Concerted efforts should be made to lower sugar content in diets. Desserts, for instance, don't seem to offer much in nutrition. You can cut back on the amount or frequency of dessert per meal.

• Eat less of processed foods and more of whole foods

• Try adding more green vegetables to your diet

• Avoid process foods an refined sugars

• Add pungent spices, as well as bitter and astringent fruits and veggies to your diet, this can help to balance out blood sugar and offset sugar cravings

• Always read labels

• Lunches/Dinners – Is your meal balanced with protein, whole grains, good fats, greens and sweet vegetables



Most boxed food items have sugar; some even have more than two different types. But I bet if you cut down on its consumption, it will drastically change your life for the better health wise.

• Keep daily intake of fructose to less than 25g.

Let this be your daily quota. It might need some form of discipline and sheer will and a bit of daily arithmetic. But you'll see in the long run that it pays off.

• Substitute Water for soft drinks

Soft drinks don’t really quench our thirst, so why not just drink water, lots of it rather than Soft drinks. Water does more good in the body.

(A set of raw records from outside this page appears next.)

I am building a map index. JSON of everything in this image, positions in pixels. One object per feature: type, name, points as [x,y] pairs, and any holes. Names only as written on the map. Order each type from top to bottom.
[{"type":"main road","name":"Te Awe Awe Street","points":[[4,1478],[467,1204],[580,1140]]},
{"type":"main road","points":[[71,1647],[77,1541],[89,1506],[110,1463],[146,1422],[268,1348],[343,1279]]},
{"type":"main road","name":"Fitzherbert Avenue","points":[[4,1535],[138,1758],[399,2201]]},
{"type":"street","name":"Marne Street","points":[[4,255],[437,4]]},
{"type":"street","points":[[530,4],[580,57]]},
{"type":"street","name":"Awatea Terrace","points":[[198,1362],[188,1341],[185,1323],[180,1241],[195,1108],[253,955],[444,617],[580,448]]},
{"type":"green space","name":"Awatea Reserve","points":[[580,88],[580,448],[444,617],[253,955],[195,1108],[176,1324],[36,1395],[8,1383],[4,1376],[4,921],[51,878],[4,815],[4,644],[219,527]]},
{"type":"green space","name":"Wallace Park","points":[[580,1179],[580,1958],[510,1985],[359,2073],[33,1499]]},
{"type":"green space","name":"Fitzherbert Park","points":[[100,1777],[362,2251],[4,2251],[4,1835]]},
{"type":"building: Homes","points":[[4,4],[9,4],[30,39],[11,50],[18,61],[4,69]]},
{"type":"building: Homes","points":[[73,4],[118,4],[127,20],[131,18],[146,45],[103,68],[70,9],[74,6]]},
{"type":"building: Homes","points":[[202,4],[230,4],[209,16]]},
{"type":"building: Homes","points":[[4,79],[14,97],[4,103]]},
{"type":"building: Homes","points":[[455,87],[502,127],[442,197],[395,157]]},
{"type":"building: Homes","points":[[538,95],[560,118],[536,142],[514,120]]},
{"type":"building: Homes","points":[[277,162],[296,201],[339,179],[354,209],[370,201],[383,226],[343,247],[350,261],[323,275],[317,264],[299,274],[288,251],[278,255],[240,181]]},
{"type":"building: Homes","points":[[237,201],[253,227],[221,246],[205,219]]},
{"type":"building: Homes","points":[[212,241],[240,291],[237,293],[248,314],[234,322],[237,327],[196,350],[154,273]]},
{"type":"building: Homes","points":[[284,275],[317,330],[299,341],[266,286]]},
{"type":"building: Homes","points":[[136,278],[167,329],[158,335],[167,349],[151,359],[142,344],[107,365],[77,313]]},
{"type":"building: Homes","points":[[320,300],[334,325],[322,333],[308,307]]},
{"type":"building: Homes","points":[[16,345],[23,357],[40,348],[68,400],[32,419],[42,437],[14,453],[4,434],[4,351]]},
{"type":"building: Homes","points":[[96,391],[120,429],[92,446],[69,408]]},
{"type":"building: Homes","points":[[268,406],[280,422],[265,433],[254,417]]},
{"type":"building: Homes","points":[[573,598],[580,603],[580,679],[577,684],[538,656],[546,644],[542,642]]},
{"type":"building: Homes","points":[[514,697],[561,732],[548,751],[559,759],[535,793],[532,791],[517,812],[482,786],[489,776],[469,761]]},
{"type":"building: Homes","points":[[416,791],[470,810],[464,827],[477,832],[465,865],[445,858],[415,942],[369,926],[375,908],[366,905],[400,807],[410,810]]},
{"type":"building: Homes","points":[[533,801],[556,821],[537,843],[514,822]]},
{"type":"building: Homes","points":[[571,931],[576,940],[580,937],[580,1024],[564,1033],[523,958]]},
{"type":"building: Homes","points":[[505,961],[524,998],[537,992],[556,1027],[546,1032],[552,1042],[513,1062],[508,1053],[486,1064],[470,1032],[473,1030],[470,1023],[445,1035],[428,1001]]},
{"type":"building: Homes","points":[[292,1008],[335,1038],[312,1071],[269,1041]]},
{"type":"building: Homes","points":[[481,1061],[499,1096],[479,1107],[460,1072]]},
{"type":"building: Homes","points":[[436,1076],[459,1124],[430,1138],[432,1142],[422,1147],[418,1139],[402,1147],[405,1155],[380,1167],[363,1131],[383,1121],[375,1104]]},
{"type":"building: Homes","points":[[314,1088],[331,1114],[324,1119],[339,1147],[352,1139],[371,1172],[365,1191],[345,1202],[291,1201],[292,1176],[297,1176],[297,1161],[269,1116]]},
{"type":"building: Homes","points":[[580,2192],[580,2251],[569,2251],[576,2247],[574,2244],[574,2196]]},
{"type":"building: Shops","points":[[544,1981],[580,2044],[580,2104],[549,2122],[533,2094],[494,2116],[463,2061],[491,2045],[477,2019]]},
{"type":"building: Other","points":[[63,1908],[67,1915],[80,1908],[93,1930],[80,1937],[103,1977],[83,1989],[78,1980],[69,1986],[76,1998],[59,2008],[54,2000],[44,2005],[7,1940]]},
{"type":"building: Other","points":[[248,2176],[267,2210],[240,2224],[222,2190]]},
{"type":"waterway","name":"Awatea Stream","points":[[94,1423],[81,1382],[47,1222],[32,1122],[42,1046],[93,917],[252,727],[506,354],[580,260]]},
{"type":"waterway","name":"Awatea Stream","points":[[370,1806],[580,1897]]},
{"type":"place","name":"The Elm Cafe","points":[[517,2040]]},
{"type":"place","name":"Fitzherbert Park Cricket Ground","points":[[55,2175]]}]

Better alternatives to sugar can be a way to help gets rid of the associated addiction that comes with sugar. Try better alternatives that have the same sweetening effects with less fructose and fewer worries of accumulating unwanted weight or health-related issues. Some of these alternatives include;

• Raw Honey

• Maple syrup

• Coconut Sugar

• Banana puree

• Blackstrap Molasses

• Balsamic Glaze

• Real fruit jam

• Brown Rice Syrup

• Dates

Wrapping up

A word should be said about fruits here. Fruits also contain sugar. However, when consumed as whole fruit, the fiber helps to boost metabolism opposed to juicing it, where all the helpful fiber is separated.

The health effects of excessive consumption of sugar especially fructose as seen is far-reaching.

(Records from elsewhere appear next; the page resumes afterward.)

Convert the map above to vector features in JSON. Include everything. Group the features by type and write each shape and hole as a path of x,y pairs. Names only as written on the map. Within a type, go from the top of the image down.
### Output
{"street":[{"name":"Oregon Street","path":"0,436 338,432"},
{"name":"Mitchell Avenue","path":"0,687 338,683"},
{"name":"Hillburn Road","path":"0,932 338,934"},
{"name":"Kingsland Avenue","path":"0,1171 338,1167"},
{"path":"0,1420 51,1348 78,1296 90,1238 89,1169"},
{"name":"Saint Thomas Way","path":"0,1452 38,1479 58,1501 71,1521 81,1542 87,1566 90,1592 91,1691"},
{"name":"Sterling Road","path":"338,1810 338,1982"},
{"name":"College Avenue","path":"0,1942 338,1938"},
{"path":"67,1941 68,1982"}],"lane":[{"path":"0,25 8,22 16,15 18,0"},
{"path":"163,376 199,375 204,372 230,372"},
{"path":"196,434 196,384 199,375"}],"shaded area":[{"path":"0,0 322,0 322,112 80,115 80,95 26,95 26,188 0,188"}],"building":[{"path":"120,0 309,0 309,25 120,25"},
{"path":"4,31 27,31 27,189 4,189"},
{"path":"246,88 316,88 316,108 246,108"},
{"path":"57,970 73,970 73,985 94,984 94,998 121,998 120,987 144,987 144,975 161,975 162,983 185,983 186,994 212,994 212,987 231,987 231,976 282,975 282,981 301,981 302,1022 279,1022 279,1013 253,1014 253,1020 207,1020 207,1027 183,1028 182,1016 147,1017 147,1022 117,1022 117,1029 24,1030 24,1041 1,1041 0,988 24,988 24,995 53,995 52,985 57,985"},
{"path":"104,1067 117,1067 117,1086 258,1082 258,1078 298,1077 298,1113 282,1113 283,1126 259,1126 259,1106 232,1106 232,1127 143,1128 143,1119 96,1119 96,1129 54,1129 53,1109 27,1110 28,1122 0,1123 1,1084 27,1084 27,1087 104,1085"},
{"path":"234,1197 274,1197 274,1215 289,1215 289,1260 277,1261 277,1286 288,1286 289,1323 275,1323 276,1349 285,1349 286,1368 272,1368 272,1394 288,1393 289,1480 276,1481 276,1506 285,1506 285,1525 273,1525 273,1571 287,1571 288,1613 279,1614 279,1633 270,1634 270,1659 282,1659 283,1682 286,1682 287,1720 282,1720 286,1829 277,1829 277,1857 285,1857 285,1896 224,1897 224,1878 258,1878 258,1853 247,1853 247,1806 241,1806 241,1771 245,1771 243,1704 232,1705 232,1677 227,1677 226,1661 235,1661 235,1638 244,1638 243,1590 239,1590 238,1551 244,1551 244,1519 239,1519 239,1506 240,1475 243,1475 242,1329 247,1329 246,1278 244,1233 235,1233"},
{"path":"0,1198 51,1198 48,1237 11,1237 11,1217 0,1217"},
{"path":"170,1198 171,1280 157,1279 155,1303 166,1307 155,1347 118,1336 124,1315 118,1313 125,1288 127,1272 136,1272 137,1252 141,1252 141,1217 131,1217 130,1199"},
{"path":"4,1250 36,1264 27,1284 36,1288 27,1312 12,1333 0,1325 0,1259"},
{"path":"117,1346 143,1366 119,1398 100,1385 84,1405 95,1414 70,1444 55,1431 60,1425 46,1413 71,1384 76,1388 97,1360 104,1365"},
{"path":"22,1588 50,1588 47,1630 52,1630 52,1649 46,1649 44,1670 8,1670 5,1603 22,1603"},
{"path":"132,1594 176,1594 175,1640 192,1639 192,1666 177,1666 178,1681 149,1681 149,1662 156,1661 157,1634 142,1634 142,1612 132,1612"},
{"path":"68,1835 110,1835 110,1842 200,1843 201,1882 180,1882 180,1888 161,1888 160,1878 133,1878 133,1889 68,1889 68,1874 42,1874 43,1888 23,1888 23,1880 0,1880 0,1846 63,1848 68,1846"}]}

A conscious effort is, therefore, necessary to reduce the intake of this addictive substance.

That's the only way that can guarantee the avoidance of all its associated health woes including obesity.





1. SugarScience; Added sugar is hiding in 74% of packaged foods ; University of California San Francisco.

2. Liu, Haibo et al "Fructose Induces Transketolase Flux to Promote Pancreatic Cancer Growth." Cancer Research 70.15 (2010): 6368-6376. Web. 26 April. 2018.